→ **What is required**:
Nothing should be left out. Transcribe the entries exactly as written.
..........
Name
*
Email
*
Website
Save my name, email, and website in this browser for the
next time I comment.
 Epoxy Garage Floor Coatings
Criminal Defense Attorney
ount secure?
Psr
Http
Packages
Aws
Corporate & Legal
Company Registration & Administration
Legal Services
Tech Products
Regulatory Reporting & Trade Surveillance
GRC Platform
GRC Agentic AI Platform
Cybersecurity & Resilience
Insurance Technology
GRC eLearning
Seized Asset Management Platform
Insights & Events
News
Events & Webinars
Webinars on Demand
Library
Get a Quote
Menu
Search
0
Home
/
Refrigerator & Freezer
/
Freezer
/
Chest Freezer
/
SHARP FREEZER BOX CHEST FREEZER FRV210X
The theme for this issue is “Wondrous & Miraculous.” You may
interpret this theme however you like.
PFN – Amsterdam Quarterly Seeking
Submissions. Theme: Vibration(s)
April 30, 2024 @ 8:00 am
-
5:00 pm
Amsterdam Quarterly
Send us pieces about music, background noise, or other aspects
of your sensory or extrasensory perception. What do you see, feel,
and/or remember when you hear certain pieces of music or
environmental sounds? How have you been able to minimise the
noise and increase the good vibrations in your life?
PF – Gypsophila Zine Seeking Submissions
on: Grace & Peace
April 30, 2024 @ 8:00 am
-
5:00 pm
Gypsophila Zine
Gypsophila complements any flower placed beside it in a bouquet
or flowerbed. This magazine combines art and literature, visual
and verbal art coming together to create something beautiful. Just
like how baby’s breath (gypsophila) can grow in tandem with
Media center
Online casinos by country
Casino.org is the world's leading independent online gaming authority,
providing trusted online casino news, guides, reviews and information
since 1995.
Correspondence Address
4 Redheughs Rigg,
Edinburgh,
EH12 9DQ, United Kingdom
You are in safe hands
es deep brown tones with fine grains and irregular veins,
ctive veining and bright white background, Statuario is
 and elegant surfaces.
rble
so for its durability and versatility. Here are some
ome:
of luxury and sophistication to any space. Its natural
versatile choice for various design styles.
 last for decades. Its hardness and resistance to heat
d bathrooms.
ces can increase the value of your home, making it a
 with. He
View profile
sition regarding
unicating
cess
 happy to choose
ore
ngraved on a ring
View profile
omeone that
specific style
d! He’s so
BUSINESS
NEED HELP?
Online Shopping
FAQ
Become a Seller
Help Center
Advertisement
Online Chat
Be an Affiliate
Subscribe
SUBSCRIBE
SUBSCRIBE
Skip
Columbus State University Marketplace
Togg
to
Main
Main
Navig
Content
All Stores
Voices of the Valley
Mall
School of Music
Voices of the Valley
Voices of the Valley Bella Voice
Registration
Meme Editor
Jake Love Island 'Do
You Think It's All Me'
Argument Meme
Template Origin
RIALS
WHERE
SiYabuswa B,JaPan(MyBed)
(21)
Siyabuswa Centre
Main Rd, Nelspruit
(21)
..........
→ **Output of the exercise**:
Name
*
Email
*
Website
Save my name, email, and website in this browser for the
next time I comment.
 Epoxy Garage Floor Coatings
Criminal Defense Attorney
ount secure?
Psr
Http
Packages
Aws
Corporate & Legal
Company Registration & Administration
Legal Services
Tech Products
Regulatory Reporting & Trade Surveillance
GRC Platform
GRC Agentic AI Platform
Cybersecurity & Resilience
Insurance Technology
GRC eLearning
Seized Asset Management Platform
Insights & Events
News
Events & Webinars
Webinars on Demand
Library
Get a Quote
Menu
Search
0
Home
/
Refrigerator & Freezer
/
Freezer
/
Chest Freezer
/
SHARP FREEZER BOX CHEST FREEZER FRV210X
The theme for this issue is “Wondrous & Miraculous.” You may
interpret this theme however you like.
PFN – Amsterdam Quarterly Seeking
Submissions. Theme: Vibration(s)
April 30, 2024 @ 8:00 am
-
5:00 pm
Amsterdam Quarterly
Send us pieces about music, background noise, or other aspects
of your sensory or extrasensory perception. What do you see, feel,
and/or remember when you hear certain pieces of music or
environmental sounds? How have you been able to minimise the
noise and increase the good vibrations in your life?
PF – Gypsophila Zine Seeking Submissions
on: Grace & Peace
April 30, 2024 @ 8:00 am
-
5:00 pm
Gypsophila Zine
Gypsophila complements any flower placed beside it in a bouquet
or flowerbed. This magazine combines art and literature, visual
and verbal art coming together to create something beautiful. Just
like how baby’s breath (gypsophila) can grow in tandem with
Media center
Online casinos by country
Casino.org is the world's leading independent online gaming authority,
providing trusted online casino news, guides, reviews and information
since 1995.
Correspondence Address
4 Redheughs Rigg,
Edinburgh,
EH12 9DQ, United Kingdom
You are in safe hands
es deep brown tones with fine grains and irregular veins,
ctive veining and bright white background, Statuario is
 and elegant surfaces.
rble
so for its durability and versatility. Here are some
ome:
of luxury and sophistication to any space. Its natural
versatile choice for various design styles.
 last for decades. Its hardness and resistance to heat
d bathrooms.
ces can increase the value of your home, making it a
 with. He
View profile
sition regarding
unicating
cess
 happy to choose
ore
ngraved on a ring
View profile
omeone that
specific style
d! He’s so
BUSINESS
NEED HELP?
Online Shopping
FAQ
Become a Seller
Help Center
Advertisement
Online Chat
Be an Affiliate
Subscribe
SUBSCRIBE
SUBSCRIBE
Skip
Columbus State University Marketplace
Togg
to
Main
Main
Navig
Content
All Stores
Voices of the Valley
Mall
School of Music
Voices of the Valley
Voices of the Valley Bella Voice
Registration
Meme Editor
Jake Love Island 'Do
You Think It's All Me'
Argument Meme
Template Origin
RIALS
WHERE
SiYabuswa B,JaPan(MyBed)
(21)
Siyabuswa Centre
Main Rd, Nelspruit
(21)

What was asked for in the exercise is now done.